If we want to reach AGI, then ultimately AI Agents needs to be able to learn through trial and error, similar to how humans do. Today, we’re restricting this from happening, by manually taking human-annotated data and training models on them. This was able to get us to GPT3.5, but since then, we haven’t seen any step function changes.
AGI is when AI can learn and do something we humans have not yet discovered or thought of. But that can only be achieved through this process where agents go through daily tasks, similar to humans, make mistakes, similar to humans, and learn from them, similar to humans. Just like we learn from our own feedback loops in the real world, AI agents need to be able to do the same. That is the only way we can have an AI agent complete a task fully, end-to-end, without human intervention. For example, an AI agent, by itself, win a case for you in court.
The next level of training needs to involve a hybrid approach of RL and human intervention, enabling the ability for the AI itself to learn through trial and error.

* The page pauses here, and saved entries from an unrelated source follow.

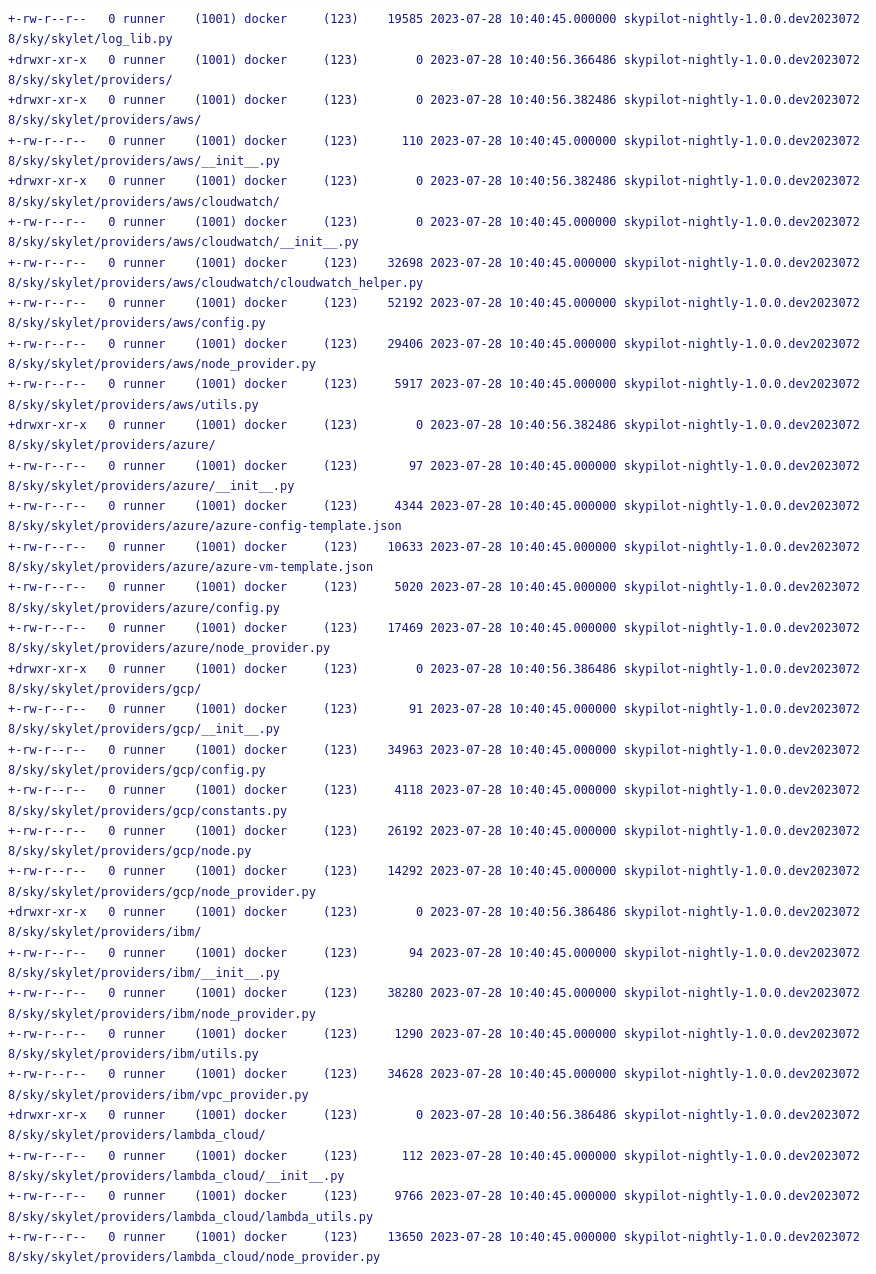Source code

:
 ```diff
+-rw-r--r--   0 runner    (1001) docker     (123)    19585 2023-07-28 10:40:45.000000 skypilot-nightly-1.0.0.dev20230728/sky/skylet/log_lib.py
+drwxr-xr-x   0 runner    (1001) docker     (123)        0 2023-07-28 10:40:56.366486 skypilot-nightly-1.0.0.dev20230728/sky/skylet/providers/
+drwxr-xr-x   0 runner    (1001) docker     (123)        0 2023-07-28 10:40:56.382486 skypilot-nightly-1.0.0.dev20230728/sky/skylet/providers/aws/
+-rw-r--r--   0 runner    (1001) docker     (123)      110 2023-07-28 10:40:45.000000 skypilot-nightly-1.0.0.dev20230728/sky/skylet/providers/aws/__init__.py
+drwxr-xr-x   0 runner    (1001) docker     (123)        0 2023-07-28 10:40:56.382486 skypilot-nightly-1.0.0.dev20230728/sky/skylet/providers/aws/cloudwatch/
+-rw-r--r--   0 runner    (1001) docker     (123)        0 2023-07-28 10:40:45.000000 skypilot-nightly-1.0.0.dev20230728/sky/skylet/providers/aws/cloudwatch/__init__.py
+-rw-r--r--   0 runner    (1001) docker     (123)    32698 2023-07-28 10:40:45.000000 skypilot-nightly-1.0.0.dev20230728/sky/skylet/providers/aws/cloudwatch/cloudwatch_helper.py
+-rw-r--r--   0 runner    (1001) docker     (123)    52192 2023-07-28 10:40:45.000000 skypilot-nightly-1.0.0.dev20230728/sky/skylet/providers/aws/config.py
+-rw-r--r--   0 runner    (1001) docker     (123)    29406 2023-07-28 10:40:45.000000 skypilot-nightly-1.0.0.dev20230728/sky/skylet/providers/aws/node_provider.py
+-rw-r--r--   0 runner    (1001) docker     (123)     5917 2023-07-28 10:40:45.000000 skypilot-nightly-1.0.0.dev20230728/sky/skylet/providers/aws/utils.py
+drwxr-xr-x   0 runner    (1001) docker     (123)        0 2023-07-28 10:40:56.382486 skypilot-nightly-1.0.0.dev20230728/sky/skylet/providers/azure/
+-rw-r--r--   0 runner    (1001) docker     (123)       97 2023-07-28 10:40:45.000000 skypilot-nightly-1.0.0.dev20230728/sky/skylet/providers/azure/__init__.py
+-rw-r--r--   0 runner    (1001) docker     (123)     4344 2023-07-28 10:40:45.000000 skypilot-nightly-1.0.0.dev20230728/sky/skylet/providers/azure/azure-config-template.json
+-rw-r--r--   0 runner    (1001) docker     (123)    10633 2023-07-28 10:40:45.000000 skypilot-nightly-1.0.0.dev20230728/sky/skylet/providers/azure/azure-vm-template.json
+-rw-r--r--   0 runner    (1001) docker     (123)     5020 2023-07-28 10:40:45.000000 skypilot-nightly-1.0.0.dev20230728/sky/skylet/providers/azure/config.py
+-rw-r--r--   0 runner    (1001) docker     (123)    17469 2023-07-28 10:40:45.000000 skypilot-nightly-1.0.0.dev20230728/sky/skylet/providers/azure/node_provider.py
+drwxr-xr-x   0 runner    (1001) docker     (123)        0 2023-07-28 10:40:56.386486 skypilot-nightly-1.0.0.dev20230728/sky/skylet/providers/gcp/
+-rw-r--r--   0 runner    (1001) docker     (123)       91 2023-07-28 10:40:45.000000 skypilot-nightly-1.0.0.dev20230728/sky/skylet/providers/gcp/__init__.py
+-rw-r--r--   0 runner    (1001) docker     (123)    34963 2023-07-28 10:40:45.000000 skypilot-nightly-1.0.0.dev20230728/sky/skylet/providers/gcp/config.py
+-rw-r--r--   0 runner    (1001) docker     (123)     4118 2023-07-28 10:40:45.000000 skypilot-nightly-1.0.0.dev20230728/sky/skylet/providers/gcp/constants.py
+-rw-r--r--   0 runner    (1001) docker     (123)    26192 2023-07-28 10:40:45.000000 skypilot-nightly-1.0.0.dev20230728/sky/skylet/providers/gcp/node.py
+-rw-r--r--   0 runner    (1001) docker     (123)    14292 2023-07-28 10:40:45.000000 skypilot-nightly-1.0.0.dev20230728/sky/skylet/providers/gcp/node_provider.py
+drwxr-xr-x   0 runner    (1001) docker     (123)        0 2023-07-28 10:40:56.386486 skypilot-nightly-1.0.0.dev20230728/sky/skylet/providers/ibm/
+-rw-r--r--   0 runner    (1001) docker     (123)       94 2023-07-28 10:40:45.000000 skypilot-nightly-1.0.0.dev20230728/sky/skylet/providers/ibm/__init__.py
+-rw-r--r--   0 runner    (1001) docker     (123)    38280 2023-07-28 10:40:45.000000 skypilot-nightly-1.0.0.dev20230728/sky/skylet/providers/ibm/node_provider.py
+-rw-r--r--   0 runner    (1001) docker     (123)     1290 2023-07-28 10:40:45.000000 skypilot-nightly-1.0.0.dev20230728/sky/skylet/providers/ibm/utils.py
+-rw-r--r--   0 runner    (1001) docker     (123)    34628 2023-07-28 10:40:45.000000 skypilot-nightly-1.0.0.dev20230728/sky/skylet/providers/ibm/vpc_provider.py
+drwxr-xr-x   0 runner    (1001) docker     (123)        0 2023-07-28 10:40:56.386486 skypilot-nightly-1.0.0.dev20230728/sky/skylet/providers/lambda_cloud/
+-rw-r--r--   0 runner    (1001) docker     (123)      112 2023-07-28 10:40:45.000000 skypilot-nightly-1.0.0.dev20230728/sky/skylet/providers/lambda_cloud/__init__.py
+-rw-r--r--   0 runner    (1001) docker     (123)     9766 2023-07-28 10:40:45.000000 skypilot-nightly-1.0.0.dev20230728/sky/skylet/providers/lambda_cloud/lambda_utils.py
+-rw-r--r--   0 runner    (1001) docker     (123)    13650 2023-07-28 10:40:45.000000 skypilot-nightly-1.0.0.dev20230728/sky/skylet/providers/lambda_cloud/node_provider.py
```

Imagine an AI Agent performing a task, makes a few mistakes, sits there and thinks about how to solve it, being able to take in general context rather than hyper-focused notes provided by a human, and come up with a solution. There is a high possibility its a solution the human-data labeler would have never even thought of. And now because of this RL approach, rather than only know what the human data labeler annotated, when the agent runs into another problem, it will be able to take its previous learnings (also why memory is so important), while also knowing how to go through general context, and solve even harder problems in the future. Once this process is possible for an Agent, is when we can say we are close to reaching AGI. And this process at scale, we will have ultimately unlocked AGI.